Only through suffering this painful defeat did I earn the right to join the seasoned, disillusioned multitudes of Red Sox Nation. Before the members of a generation can become authentic Sox fans, the team first must break their hearts.
My relationship with this cursed team started off innocently enough. I grew up in Rhode Island and naturally started to root for the Sox . Despite a stretch of sub-par seasons from 1991 to 1994, I stuck with them. They weren’t exciting, but they were my team, and that was all that mattered. My baseball card collection boasted much Boggs and Clemens, my favorite player. This affection soon died when the then-overweight and mediocre hurler acted callously when I asked for his autograph at a celebrity golf tournament one summer. We still have the picture of the two of us sitting in his golf cart together; he looks like he’s having about as much fun as he did when Torre took him out in the fourth inning.
As I got older, I became more intensely devoted to Boston’s boys of summer. I watched them make the playoffs in 1995. Since I was too young during the 1990 ALCS, this was my first taste of the big time. Even though Cleveland finished them off decisively, I had found my calling.
The next year my parents subscribed to Northeast Sports Network so we could watch all the games. When I woke up in the morning, even if I had caught all of the last night’s action, I was all over the sports section. At school during Spanish, while we were supposed to be preparing vocabulary lists, my amigos and I yakked about our team, analyzing our next opponent, arguing whether or not Clemens was a “washed-up bum,” and making fantasy rosters that would win us a pennant.
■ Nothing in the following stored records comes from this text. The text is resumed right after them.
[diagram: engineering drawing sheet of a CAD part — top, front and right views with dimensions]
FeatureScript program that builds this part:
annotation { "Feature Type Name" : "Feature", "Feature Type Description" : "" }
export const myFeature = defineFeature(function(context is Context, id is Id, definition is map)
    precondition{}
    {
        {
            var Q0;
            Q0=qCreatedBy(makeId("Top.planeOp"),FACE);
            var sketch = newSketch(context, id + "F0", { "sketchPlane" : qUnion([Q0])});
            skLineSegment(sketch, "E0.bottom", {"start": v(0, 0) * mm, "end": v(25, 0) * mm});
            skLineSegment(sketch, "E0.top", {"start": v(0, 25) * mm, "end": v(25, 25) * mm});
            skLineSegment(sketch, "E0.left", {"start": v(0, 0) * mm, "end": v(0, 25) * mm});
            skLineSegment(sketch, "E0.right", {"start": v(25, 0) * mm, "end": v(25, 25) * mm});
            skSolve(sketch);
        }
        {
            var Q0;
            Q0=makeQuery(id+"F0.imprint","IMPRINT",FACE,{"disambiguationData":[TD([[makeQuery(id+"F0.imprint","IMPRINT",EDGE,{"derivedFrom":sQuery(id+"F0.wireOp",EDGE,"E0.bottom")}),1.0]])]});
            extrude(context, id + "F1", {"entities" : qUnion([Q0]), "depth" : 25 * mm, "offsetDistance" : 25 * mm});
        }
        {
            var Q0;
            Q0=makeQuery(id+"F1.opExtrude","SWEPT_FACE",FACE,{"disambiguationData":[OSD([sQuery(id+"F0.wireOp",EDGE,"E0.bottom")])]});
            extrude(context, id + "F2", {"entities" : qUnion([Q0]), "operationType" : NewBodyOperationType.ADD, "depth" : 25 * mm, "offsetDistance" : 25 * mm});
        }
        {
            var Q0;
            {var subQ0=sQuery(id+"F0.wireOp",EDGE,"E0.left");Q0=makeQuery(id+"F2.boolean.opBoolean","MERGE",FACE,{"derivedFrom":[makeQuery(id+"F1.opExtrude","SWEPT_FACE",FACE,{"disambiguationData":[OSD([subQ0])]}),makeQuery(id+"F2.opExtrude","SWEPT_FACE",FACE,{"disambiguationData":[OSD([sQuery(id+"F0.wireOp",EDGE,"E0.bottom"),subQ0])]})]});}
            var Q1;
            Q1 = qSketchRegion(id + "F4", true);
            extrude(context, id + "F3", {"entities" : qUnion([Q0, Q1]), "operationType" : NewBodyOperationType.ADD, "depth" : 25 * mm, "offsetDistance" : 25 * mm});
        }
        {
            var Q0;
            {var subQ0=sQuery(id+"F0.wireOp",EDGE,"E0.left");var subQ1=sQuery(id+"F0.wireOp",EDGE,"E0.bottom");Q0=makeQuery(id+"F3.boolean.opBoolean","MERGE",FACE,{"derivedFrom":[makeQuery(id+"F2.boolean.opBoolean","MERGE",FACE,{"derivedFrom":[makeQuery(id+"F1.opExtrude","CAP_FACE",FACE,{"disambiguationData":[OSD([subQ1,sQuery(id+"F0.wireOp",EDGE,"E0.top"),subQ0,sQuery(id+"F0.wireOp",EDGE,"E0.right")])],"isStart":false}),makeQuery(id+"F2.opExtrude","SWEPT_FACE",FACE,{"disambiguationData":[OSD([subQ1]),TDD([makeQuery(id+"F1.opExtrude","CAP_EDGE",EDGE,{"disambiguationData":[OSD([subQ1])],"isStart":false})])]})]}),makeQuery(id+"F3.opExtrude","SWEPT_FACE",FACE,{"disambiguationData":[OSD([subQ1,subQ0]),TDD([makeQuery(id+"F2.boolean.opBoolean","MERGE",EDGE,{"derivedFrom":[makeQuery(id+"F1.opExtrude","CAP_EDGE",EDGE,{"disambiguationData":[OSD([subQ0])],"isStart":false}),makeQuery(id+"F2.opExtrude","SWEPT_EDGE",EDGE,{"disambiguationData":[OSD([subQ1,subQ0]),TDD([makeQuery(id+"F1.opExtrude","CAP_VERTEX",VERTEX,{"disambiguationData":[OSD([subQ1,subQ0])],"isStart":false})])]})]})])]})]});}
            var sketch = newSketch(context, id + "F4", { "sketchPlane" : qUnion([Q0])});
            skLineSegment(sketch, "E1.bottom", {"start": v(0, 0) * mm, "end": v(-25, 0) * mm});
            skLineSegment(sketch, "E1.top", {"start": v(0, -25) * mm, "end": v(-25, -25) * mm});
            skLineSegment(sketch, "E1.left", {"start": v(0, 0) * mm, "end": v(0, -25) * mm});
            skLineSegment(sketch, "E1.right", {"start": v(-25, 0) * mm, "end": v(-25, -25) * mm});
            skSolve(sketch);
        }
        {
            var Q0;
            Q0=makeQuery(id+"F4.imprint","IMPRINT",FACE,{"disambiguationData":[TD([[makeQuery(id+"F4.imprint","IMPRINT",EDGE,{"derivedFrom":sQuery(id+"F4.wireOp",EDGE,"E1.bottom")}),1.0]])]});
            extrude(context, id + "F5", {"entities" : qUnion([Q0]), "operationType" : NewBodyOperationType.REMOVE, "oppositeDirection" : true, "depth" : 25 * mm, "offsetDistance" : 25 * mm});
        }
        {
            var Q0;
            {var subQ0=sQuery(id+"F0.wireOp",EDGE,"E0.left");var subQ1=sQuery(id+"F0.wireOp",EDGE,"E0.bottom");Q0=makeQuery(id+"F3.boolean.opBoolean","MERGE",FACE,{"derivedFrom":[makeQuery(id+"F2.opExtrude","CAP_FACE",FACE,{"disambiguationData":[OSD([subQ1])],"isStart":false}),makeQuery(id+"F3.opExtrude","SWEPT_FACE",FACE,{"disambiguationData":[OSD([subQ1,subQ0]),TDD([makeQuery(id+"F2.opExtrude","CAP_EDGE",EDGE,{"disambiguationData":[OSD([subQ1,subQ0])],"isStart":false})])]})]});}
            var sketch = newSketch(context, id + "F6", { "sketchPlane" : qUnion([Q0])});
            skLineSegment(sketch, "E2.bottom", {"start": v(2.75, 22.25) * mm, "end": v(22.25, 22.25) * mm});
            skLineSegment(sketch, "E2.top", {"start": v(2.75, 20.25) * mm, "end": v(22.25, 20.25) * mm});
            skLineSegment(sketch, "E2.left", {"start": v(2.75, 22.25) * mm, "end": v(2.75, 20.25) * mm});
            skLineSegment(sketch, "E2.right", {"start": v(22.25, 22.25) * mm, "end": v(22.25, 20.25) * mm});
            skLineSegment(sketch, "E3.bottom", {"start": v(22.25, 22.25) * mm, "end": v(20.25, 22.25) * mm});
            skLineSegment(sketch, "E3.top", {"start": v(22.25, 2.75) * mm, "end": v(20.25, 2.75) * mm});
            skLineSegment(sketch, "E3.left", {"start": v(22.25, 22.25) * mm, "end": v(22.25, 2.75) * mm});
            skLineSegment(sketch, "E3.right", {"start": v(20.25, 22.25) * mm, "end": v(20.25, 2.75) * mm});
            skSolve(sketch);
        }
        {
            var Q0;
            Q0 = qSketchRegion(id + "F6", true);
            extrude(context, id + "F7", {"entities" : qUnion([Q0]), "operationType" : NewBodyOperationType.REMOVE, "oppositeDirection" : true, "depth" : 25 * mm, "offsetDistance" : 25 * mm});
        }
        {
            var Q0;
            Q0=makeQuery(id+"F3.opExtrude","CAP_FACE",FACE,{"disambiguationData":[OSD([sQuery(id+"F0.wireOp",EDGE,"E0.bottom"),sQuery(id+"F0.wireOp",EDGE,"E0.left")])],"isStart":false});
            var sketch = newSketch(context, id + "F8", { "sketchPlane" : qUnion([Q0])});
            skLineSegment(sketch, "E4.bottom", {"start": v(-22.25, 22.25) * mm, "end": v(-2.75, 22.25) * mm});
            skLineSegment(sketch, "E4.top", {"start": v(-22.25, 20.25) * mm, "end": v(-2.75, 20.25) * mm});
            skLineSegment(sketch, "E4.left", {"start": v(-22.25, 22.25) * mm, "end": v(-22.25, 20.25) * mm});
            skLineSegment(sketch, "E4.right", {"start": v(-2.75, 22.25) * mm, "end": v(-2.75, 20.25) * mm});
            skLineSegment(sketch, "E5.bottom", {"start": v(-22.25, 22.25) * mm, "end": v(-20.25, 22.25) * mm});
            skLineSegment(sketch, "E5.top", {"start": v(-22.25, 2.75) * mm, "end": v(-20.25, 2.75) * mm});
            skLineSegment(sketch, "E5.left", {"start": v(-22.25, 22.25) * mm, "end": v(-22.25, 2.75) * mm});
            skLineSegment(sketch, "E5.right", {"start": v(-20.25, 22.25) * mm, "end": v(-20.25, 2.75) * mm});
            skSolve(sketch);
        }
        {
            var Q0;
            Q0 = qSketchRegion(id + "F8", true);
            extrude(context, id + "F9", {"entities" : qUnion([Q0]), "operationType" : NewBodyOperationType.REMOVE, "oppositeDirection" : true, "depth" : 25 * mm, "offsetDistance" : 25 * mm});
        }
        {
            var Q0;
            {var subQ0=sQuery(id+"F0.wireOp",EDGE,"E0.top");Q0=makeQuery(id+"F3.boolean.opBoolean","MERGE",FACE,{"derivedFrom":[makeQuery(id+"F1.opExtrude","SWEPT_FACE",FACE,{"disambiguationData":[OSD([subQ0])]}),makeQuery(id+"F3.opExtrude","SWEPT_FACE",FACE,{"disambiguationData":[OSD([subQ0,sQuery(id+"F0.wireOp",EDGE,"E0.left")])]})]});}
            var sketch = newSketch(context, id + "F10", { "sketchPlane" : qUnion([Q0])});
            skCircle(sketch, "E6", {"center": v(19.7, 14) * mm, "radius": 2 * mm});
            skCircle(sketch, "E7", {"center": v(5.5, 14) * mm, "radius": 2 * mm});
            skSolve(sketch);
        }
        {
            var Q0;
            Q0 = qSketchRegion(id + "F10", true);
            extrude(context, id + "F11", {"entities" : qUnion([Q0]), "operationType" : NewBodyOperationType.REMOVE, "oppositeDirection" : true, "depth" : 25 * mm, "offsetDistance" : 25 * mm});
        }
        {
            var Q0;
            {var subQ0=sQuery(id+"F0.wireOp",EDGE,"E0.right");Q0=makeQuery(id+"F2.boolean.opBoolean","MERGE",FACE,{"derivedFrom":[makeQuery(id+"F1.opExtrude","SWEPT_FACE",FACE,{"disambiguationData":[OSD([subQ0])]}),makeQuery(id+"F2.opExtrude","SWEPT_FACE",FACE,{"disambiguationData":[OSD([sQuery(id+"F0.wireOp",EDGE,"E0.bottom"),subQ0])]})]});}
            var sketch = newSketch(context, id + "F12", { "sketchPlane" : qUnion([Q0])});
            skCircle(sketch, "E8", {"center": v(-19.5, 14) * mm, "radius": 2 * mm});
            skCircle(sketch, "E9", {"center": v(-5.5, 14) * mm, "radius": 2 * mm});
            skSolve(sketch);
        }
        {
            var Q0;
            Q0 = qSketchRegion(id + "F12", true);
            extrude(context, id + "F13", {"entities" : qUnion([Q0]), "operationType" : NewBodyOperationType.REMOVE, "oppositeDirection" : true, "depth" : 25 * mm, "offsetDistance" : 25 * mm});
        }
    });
While the Sox’s inability to make something happen increasingly anguished me every season, I always believed that next year was going to be the year. I held to this attitude even into the wee innings of Thursday night’s game. We were going to break the Bambino’s curse in the most fitting way possible: beating the Yankees in the “House that Ruth Built.” We had already shelled Clemens, the anathema of Red Sox Nation (That pounding carried an extra-special elation for me.) We were five outs away from home field advantage in the Fall Classic. And even after that demoralizing eigth inning, I still had a feeling that that the Sox would “Cowboy Up” once more, just as they had all season long.
But when Boone’s shot sailed over the fence, the dream was over. After years of believing that I knew what this team was about, I had finally met the Boston Red Sox as they really are.
In Fear and Trembling, Kierkegaard describes the “knight of faith” as one who renounces his deepest desire, but then goes onto “believe … in virtue, that is, of the absurd, that all things are possible,” that his desire will be realized. Thursday night, I became that knight of faith. Only when they broke my heart and made me realize the utter futility in hoping for them, was I finally able to become a true fan of the Boston Red Sox.
Now I understand what past generations have known all along-the Red Sox will inevitably find a way to self-destruct. However, I will refuse to let this otherwise blatant fact deter my loyalty. I have crossed the Rubicon. The Red Sox are my team and will be my team until the years of stress, grief, and depression finally do me in. Mark my words: Boston will have its day. But in the mean time, I will join my stubborn brethren from Bar Harbor to Narragansett Bay, and together we will say, from the collective depths of 85 years of bitterness and despair, “Way to go, Marlins!”
Daniel Geary is a junior in the College. Even after what happend, Tim Wakefield is still his favorite player.